Neden öyle dedim? Çünkü iktidardaki muktedirlerin “lütufları” sayesinde bu yürüyüş gerçekleşiyor. Öyle dediler ya! Bazı duygu ve düşünceleri tamam nefret düzeyinde hissedersiniz, dilinizin ucuna gelir, damarlarınız şişer, öfkenizi dışa vurmak istersiniz, ama bulunduğunuz makam bakımından susarsınız, yüzünüze bir gülümseme maskesi takmasını bilirsiniz. Her ne kadar muhataplarınız bunun gerçek olmadığını bilse de!
Ama öyle değil. Şu, “lütfettik de yürüyorsunuz” meselesi ülkenin hangi noktada olduğunun kesin belgesidir. Anayasal ve yasal hiçbir hak yok, bunların hepsi sepete atılmış, kullanmaya kalkarsanız iktidarın lütfuna sığınacaksınız..

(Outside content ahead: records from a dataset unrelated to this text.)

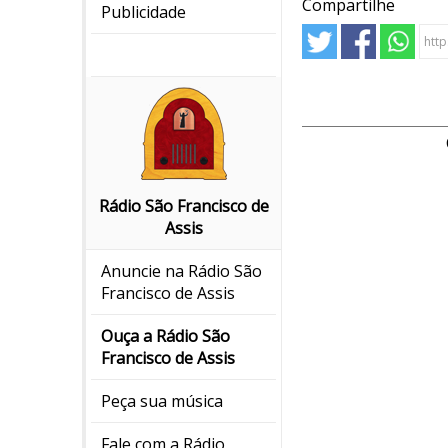
Compartilhe
Publicidade
Rádio São Francisco de
Assis
Anuncie na Rádio São
Francisco de Assis
Ouça a Rádio São
Francisco de Assis
Peça sua música
Fale com a Rádio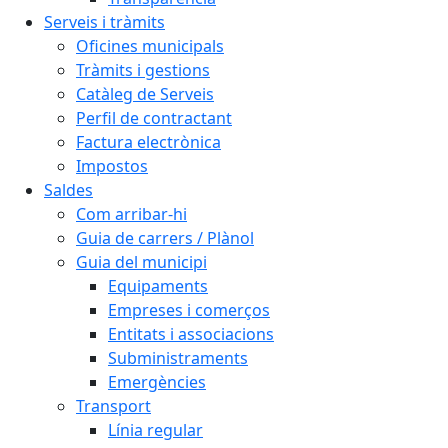
Serveis i tràmits
Oficines municipals
Tràmits i gestions
Catàleg de Serveis
Perfil de contractant
Factura electrònica
Impostos
Saldes
Com arribar-hi
Guia de carrers / Plànol
Guia del municipi
Equipaments
Empreses i comerços
Entitats i associacions
Subministraments
Emergències
Transport
Línia regular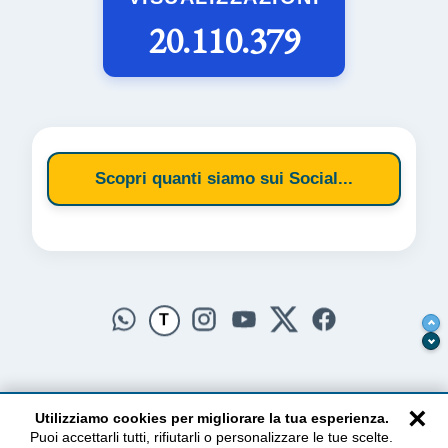
20.110.379
Scopri quanti siamo sui Social...
T
×
Utilizziamo cookies per migliorare la tua esperienza.
Puoi accettarli tutti, rifiutarli o personalizzare le tue scelte.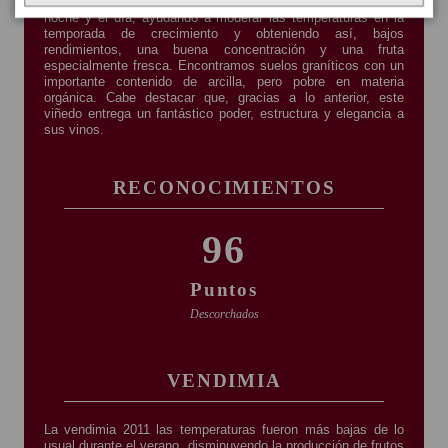
sucesivas dónde la brisa del mar los alcanza durante la
noche y el día, ayudando a moderar las temperaturas en la
temporada de crecimiento y obteniendo así, bajos
rendimientos, una buena concentración y una fruta
especialmente fresca. Encontramos suelos graníticos con un
importante contenido de arcilla, pero pobre en materia
orgánica. Cabe destacar que, gracias a lo anterior, este
viñedo entrega un fantástico poder, estructura y elegancia a
sus vinos.
RECONOCIMIENTOS
96
Puntos
Descorchados
VENDIMIA
La vendimia 2011 las temperaturas fueron más bajas de lo
usual durante el verano, disminuyendo la producción de frutos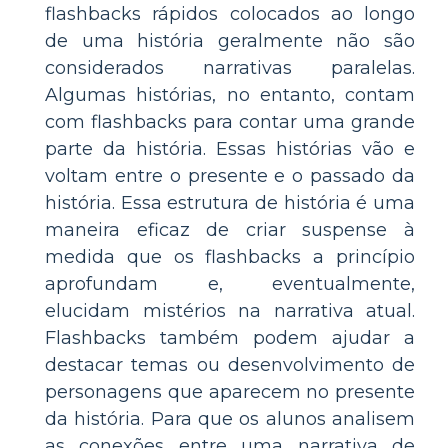
flashbacks rápidos colocados ao longo
de uma história geralmente não são
considerados narrativas paralelas.
Algumas histórias, no entanto, contam
com flashbacks para contar uma grande
parte da história. Essas histórias vão e
voltam entre o presente e o passado da
história. Essa estrutura de história é uma
maneira eficaz de criar suspense à
medida que os flashbacks a princípio
aprofundam e, eventualmente,
elucidam mistérios na narrativa atual.
Flashbacks também podem ajudar a
destacar temas ou desenvolvimento de
personagens que aparecem no presente
da história. Para que os alunos analisem
as conexões entre uma narrativa de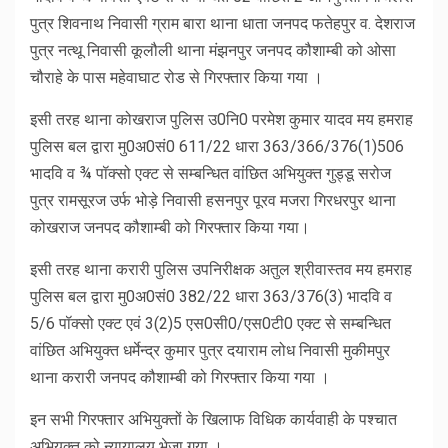
पुत्र शिवनाथ निवासी ग्राम बारा थाना धाता जनपद फतेहपुर व. देशराज
पुत्र नत्थू निवासी कूलौली थाना मंझनपुर जनपद कौशाम्बी को ओसा
चौराहे के पास महेवाघाट रोड से गिरफ्तार किया गया ।
इसी तरह थाना कोखराज पुलिस उ0नि0 परमेश कुमार यादव मय हमराह
पुलिस बल द्वारा मु0अ0सं0 611/22 धारा 363/366/376(1)506
भादवि व ¾ पॉक्सो एक्ट से सम्बन्धित वांछित अभियुक्त गुड्डू सरोज
पुत्र रामसूरज उर्फ भोड़े निवासी हसनपुर पूरव मजरा गिरधरपुर थाना
कोखराज जनपद कौशाम्बी को गिरफ्तार किया गया।
इसी तरह थाना करारी पुलिस उपनिरीक्षक अतुल श्रीवास्तव मय हमराह
पुलिस बल द्वारा मु0अ0सं0 382/22 धारा 363/376(3) भादवि व
5/6 पॉक्सो एक्ट एवं 3(2)5 एस0सी0/एस0टी0 एक्ट से सम्बन्धित
वांछित अभियुक्त धर्मेन्द्र कुमार पुत्र दयाराम लोध निवासी मुकीमपुर
थाना करारी जनपद कौशाम्बी को गिरफ्तार किया गया ।
इन सभी गिरफ्तार अभियुक्तों के खिलाफ विधिक कार्यवाही के पश्चात
अभियुक्त को न्यायालय भेजा गया ।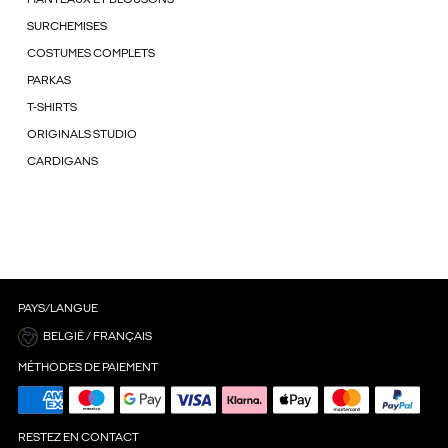
SURCHEMISES
COSTUMES COMPLETS
PARKAS
T-SHIRTS
ORIGINALS STUDIO
CARDIGANS
PAYS/LANGUE
BELGIË / FRANÇAIS
MÉTHODES DE PAIEMENT
RESTEZ EN CONTACT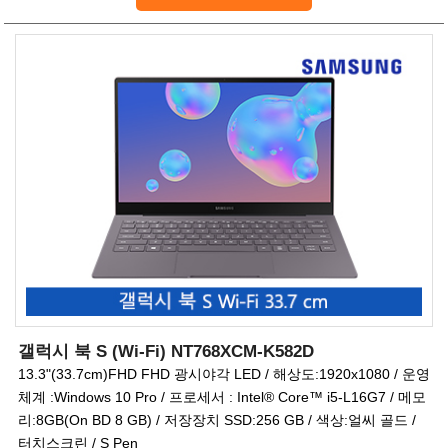
갤럭시 북 S (Wi-Fi) NT768XCM-K582D
13.3"(33.7cm)FHD FHD 광시야각 LED / 해상도:1920x1080 / 운영
체계 :Windows 10 Pro / 프로세서 : Intel® Core™ i5-L16G7 / 메모
리:8GB(On BD 8 GB) / 저장장치 SSD:256 GB / 색상:얼씨 골드 /
터치스크린 / S Pen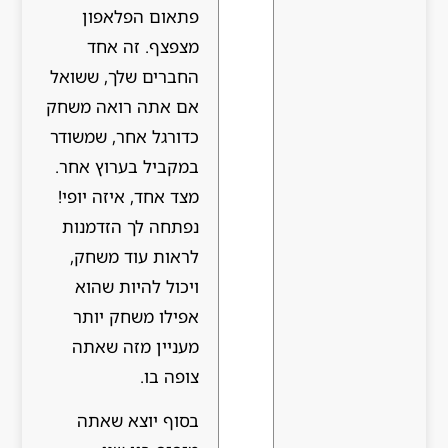
פתאום הפלאפון
מצפצף. זה אחד
החברים שלך, ששואל
אם אתה רואה משחק
כדורגל אחר, שמשודר
במקביל בערוץ אחר.
מצד אחד, איזה יופי!
נפתחה לך הזדמנות
לראות עוד משחק,
ויכול להיות שהוא
אפילו משחק יותר
מעניין מזה שאתה
צופה בו.
בסוף יוצא שאתה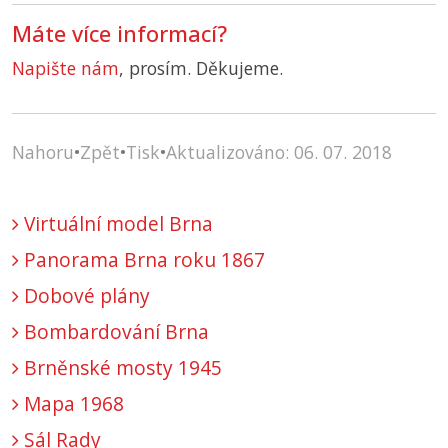
Máte více informací?
Napište nám
, prosím. Děkujeme.
Nahoru
•
Zpět
•
Tisk
•
Aktualizováno: 06. 07. 2018
Virtuální model Brna
Panorama Brna roku 1867
Dobové plány
Bombardování Brna
Brněnské mosty 1945
Mapa 1968
Sál Rady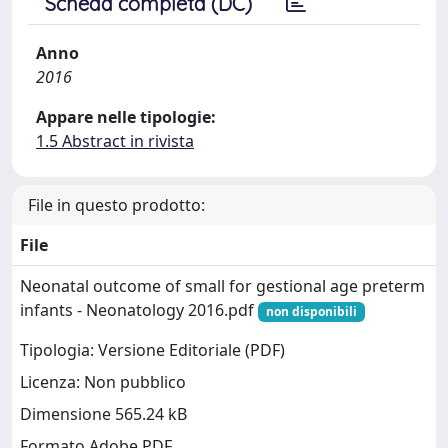
Scheda completa (DC)
Anno
2016
Appare nelle tipologie:
1.5 Abstract in rivista
File in questo prodotto:
File
Neonatal outcome of small for gestional age preterm
infants - Neonatology 2016.pdf
non disponibili
Tipologia: Versione Editoriale (PDF)
Licenza: Non pubblico
Dimensione 565.24 kB
Formato Adobe PDF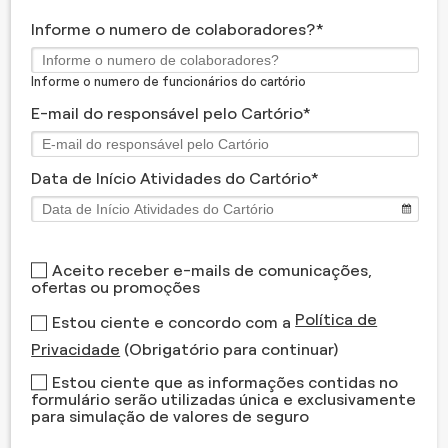
Informe o numero de colaboradores?
Informe o numero de funcionários do cartório
E-mail do responsável pelo Cartório
Data de Início Atividades do Cartório
Aceito receber e-mails de comunicações,
ofertas ou promoções
Política de
Estou ciente e concordo com a
Privacidade
(Obrigatório para continuar)
Estou ciente que as informações contidas no
formulário serão utilizadas única e exclusivamente
para simulação de valores de seguro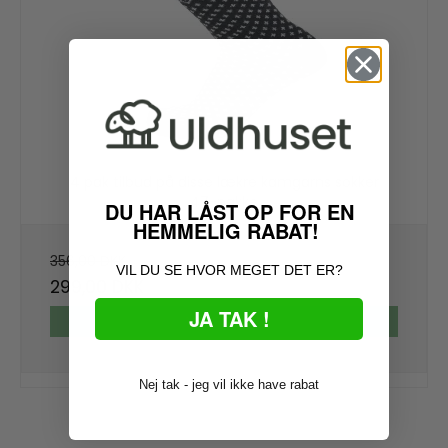
4 pak tilbud på disse lækre kamgarns sokker
47-pakke
DU HAR LÅST OP FOR EN
HEMMELIG RABAT!
356,00 DKK
VIL DU SE HVOR MEGET DET ER?
299,00 DKK
JA TAK !
VIS PRODUKT
Nej tak - jeg vil ikke have rabat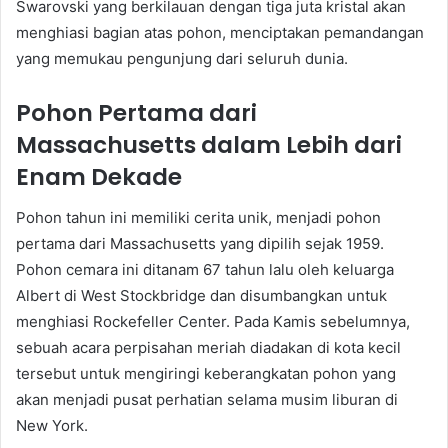
Swarovski yang berkilauan dengan tiga juta kristal akan
menghiasi bagian atas pohon, menciptakan pemandangan
yang memukau pengunjung dari seluruh dunia.
Pohon Pertama dari
Massachusetts dalam Lebih dari
Enam Dekade
Pohon tahun ini memiliki cerita unik, menjadi pohon
pertama dari Massachusetts yang dipilih sejak 1959.
Pohon cemara ini ditanam 67 tahun lalu oleh keluarga
Albert di West Stockbridge dan disumbangkan untuk
menghiasi Rockefeller Center. Pada Kamis sebelumnya,
sebuah acara perpisahan meriah diadakan di kota kecil
tersebut untuk mengiringi keberangkatan pohon yang
akan menjadi pusat perhatian selama musim liburan di
New York.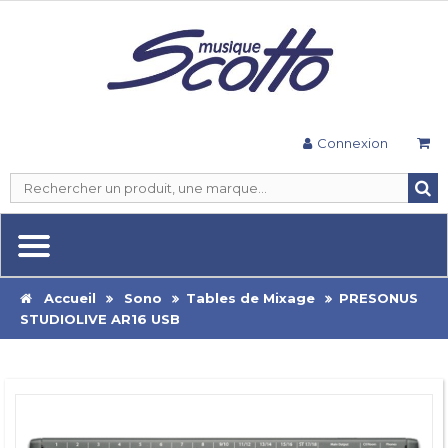
Connexion
Accueil
Sono
Tables de Mixage
PRESONUS
STUDIOLIVE AR16 USB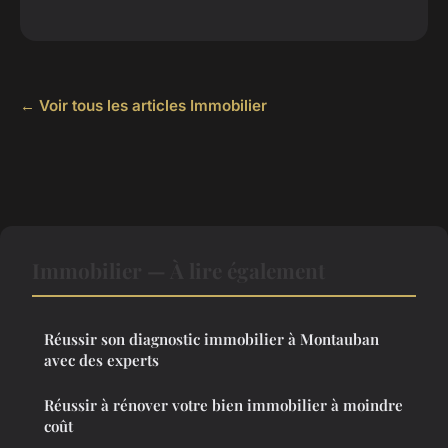
← Voir tous les articles Immobilier
Immobilier — À lire également
Réussir son diagnostic immobilier à Montauban
avec des experts
Réussir à rénover votre bien immobilier à moindre
coût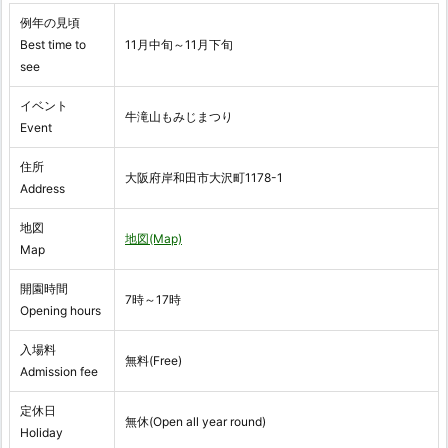
例年の見頃
Best time to
11月中旬～11月下旬
see
イベント
牛滝山もみじまつり
Event
住所
大阪府岸和田市大沢町1178-1
Address
地図
地図(Map)
Map
開園時間
7時～17時
Opening hours
入場料
無料(Free)
Admission fee
定休日
無休(Open all year round)
Holiday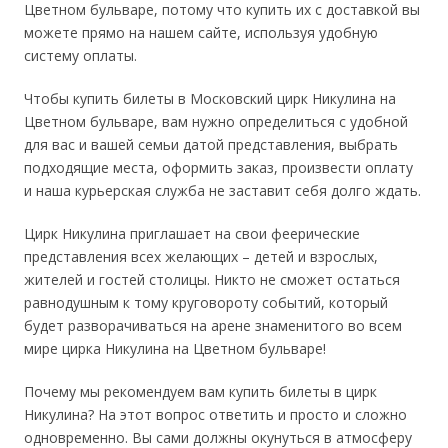
Цветном бульваре, потому что купить их с доставкой вы
можете прямо на нашем сайте, используя удобную
систему оплаты.
Чтобы купить билеты в Московский цирк Никулина на
Цветном бульваре, вам нужно определиться с удобной
для вас и вашей семьи датой представления, выбрать
подходящие места, оформить заказ, произвести оплату
и наша курьерская служба не заставит себя долго ждать.
Цирк Никулина приглашает на свои феерические
представления всех желающих – детей и взрослых,
жителей и гостей столицы. Никто не сможет остаться
равнодушным к тому круговороту событий, который
будет разворачиваться на арене знаменитого во всем
мире цирка Никулина на Цветном бульваре!
Почему мы рекомендуем вам купить билеты в цирк
Никулина? На этот вопрос ответить и просто и сложно
одновременно. Вы сами должны окунуться в атмосферу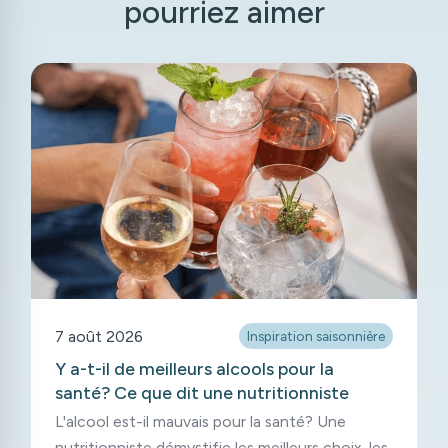
pourriez aimer
7 août 2026
Inspiration saisonnière
Y a-t-il de meilleurs alcools pour la
santé? Ce que dit une nutritionniste
L'alcool est-il mauvais pour la santé? Une
nutritionniste démystifie les meilleurs choix, les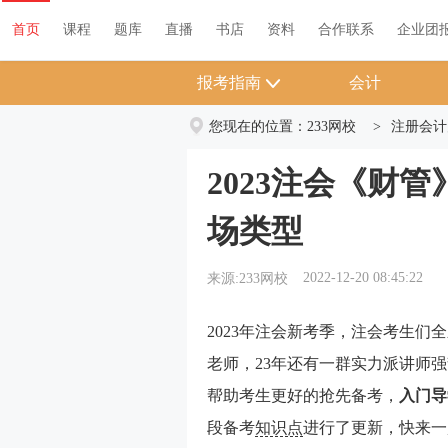
首页
课程
题库
直播
书店
资料
首页
课程
题库
直播
书店
资料
合作联系
企业团
报考指南
会计
您现在的位置：
233网校
>
注册会计
2023注会《财
场类型
2022-12-20 08:45:22
来源:233网校
2023年注会新考季，注会考生们全
老师，23年还有一群实力派讲师
帮助考生更好的抢先备考，
入门导
段备考
知识点
进行了更新，快来一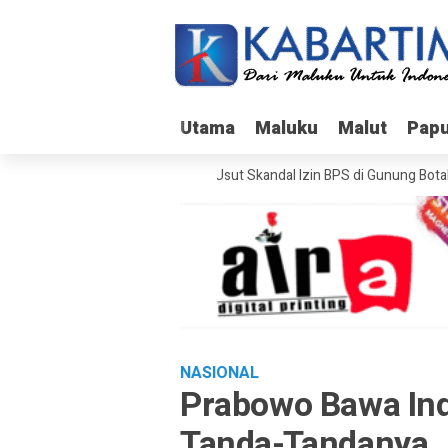
Utama
Utama
Maluku
Maluku
Malut
Malut
Pap
Pap
Bareskrim Usut Skandal Izin BPS di Gunung Botak
NASIONAL
Prabowo Bawa Ind
Tanda-Tandanya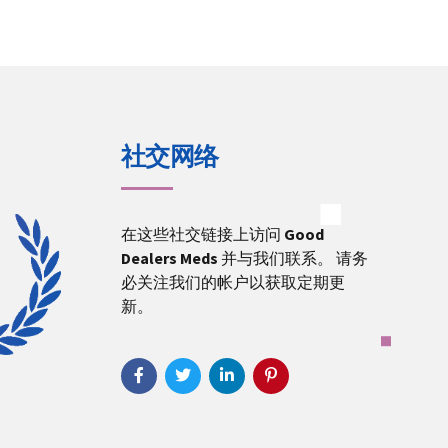
社交网络
在这些社交链接上访问
Good
Dealers Meds
并与我们联系。 请务
必关注我们的帐户以获取定期更
新。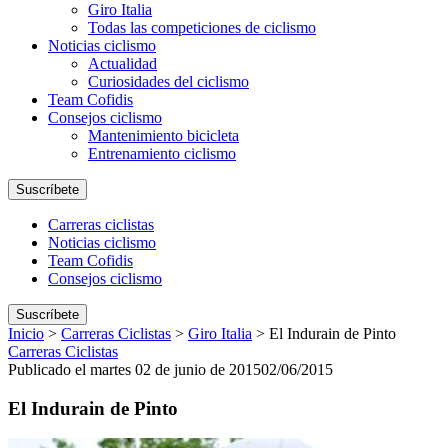
Giro Italia
Todas las competiciones de ciclismo
Noticias ciclismo
Actualidad
Curiosidades del ciclismo
Team Cofidis
Consejos ciclismo
Mantenimiento bicicleta
Entrenamiento ciclismo
Suscríbete
Carreras ciclistas
Noticias ciclismo
Team Cofidis
Consejos ciclismo
Suscríbete
Inicio
>
Carreras Ciclistas
>
Giro Italia
>
El Indurain de Pinto
Carreras Ciclistas
Publicado el martes 02 de junio de 2015
02/06/2015
El Indurain de Pinto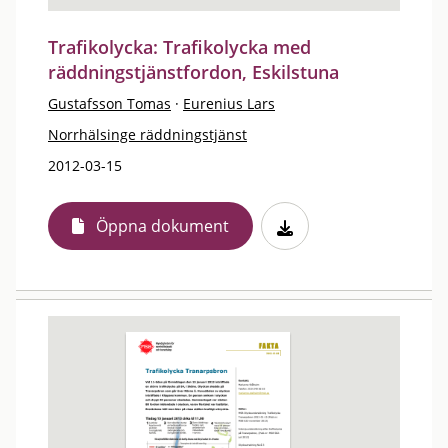
Trafikolycka: Trafikolycka med
räddningstjänstfordon, Eskilstuna
Gustafsson Tomas
·
Eurenius Lars
Norrhälsinge räddningstjänst
2012-03-15
Öppna dokument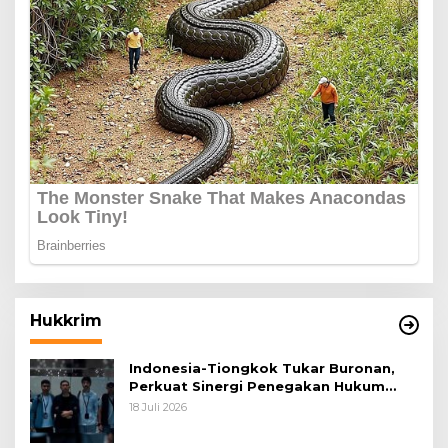
Hukkrim
Indonesia-Tiongkok Tukar Buronan,
Perkuat Sinergi Penegakan Hukum
Lintas Negara
18 Juli 2026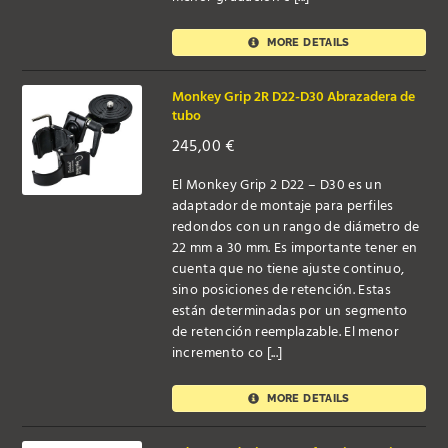
MORE DETAILS
Monkey Grip 2R D22-D30 Abrazadera de
tubo
245,00
€
El Monkey Grip 2 D22 – D30 es un
adaptador de montaje para perfiles
redondos con un rango de diámetro de
22 mm a 30 mm. Es importante tener en
cuenta que no tiene ajuste continuo,
sino posiciones de retención. Estas
están determinadas por un segmento
de retención reemplazable. El menor
incremento co [...]
MORE DETAILS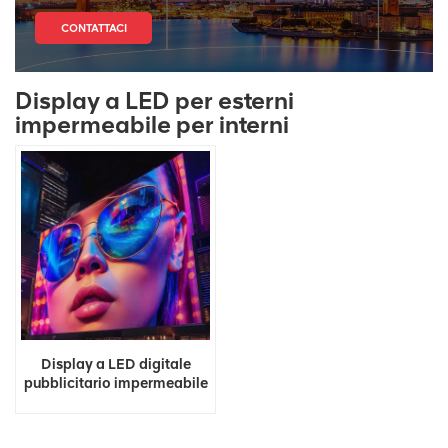
CONTATTACI
Display a LED per esterni
impermeabile per interni
Display a LED digitale
pubblicitario impermeabile
per esterni in fabbrica in
Cina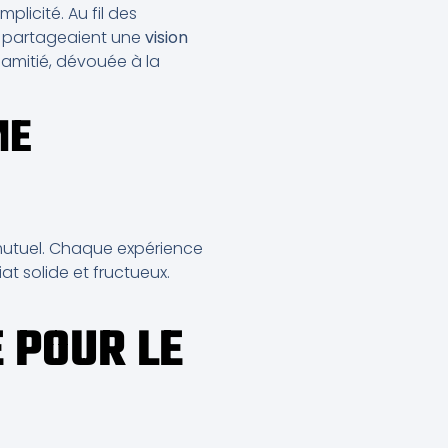
plicité. Au fil des
ls partageaient une
vision
 amitié, dévouée à la
ME
mutuel. Chaque expérience
at solide et fructueux.
 POUR LE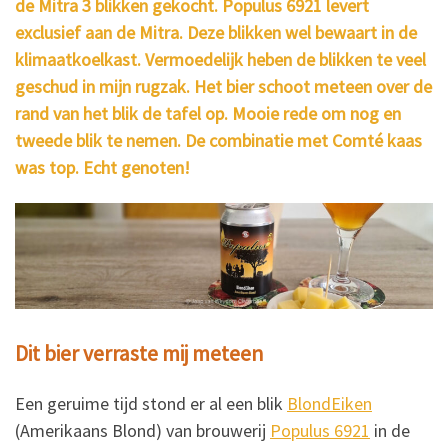
de Mitra 3 blikken gekocht. Populus 6921 levert
exclusief aan de Mitra. Deze blikken wel bewaart in de
klimaatkoelkast. Vermoedelijk heben de blikken te veel
geschud in mijn rugzak. Het bier schoot meteen over de
rand van het blik de tafel op. Mooie rede om nog en
tweede blik te nemen. De combinatie met Comté kaas
was top. Echt genoten!
Dit bier verraste mij meteen
Een geruime tijd stond er al een blik
BlondEiken
(Amerikaans Blond) van brouwerij
Populus 6921
in de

Bu sözlerin ardında şu düşünce yatar: Eğer lütfetmezlerse, mesela gönderir, TOMA’sını, özel kuvvetlerini, lastik-çelik mermi kuşatılmış silahlı elemanlarını, dağıtır Kılıçdaroğlu’nu, milletvekillerini, yürüyüşe katılanları.. Artık kim öle kim kala!
Bu nedenle sayıları ve katılımları durmadan değişen yüzbinlerce kişi, bu tehdite karşı bedenlerini ortaya koyarak ve meydan okuyarak yürüyorlar dedim.
***
Kılıçdaroğlu ve milletvekilleri kararlı. Ok, yaydan çıktı ve Enis’e biçilen uyduruk ceza ile Kılıçdaroğlu’nun ve CHP’nin bedenine saplandı. Adalet, hak – hukuk, bağımsız yargı, bunların hepsinin boş laflar olduğu her bir karar ve uygulama ile kanıtlanıyor.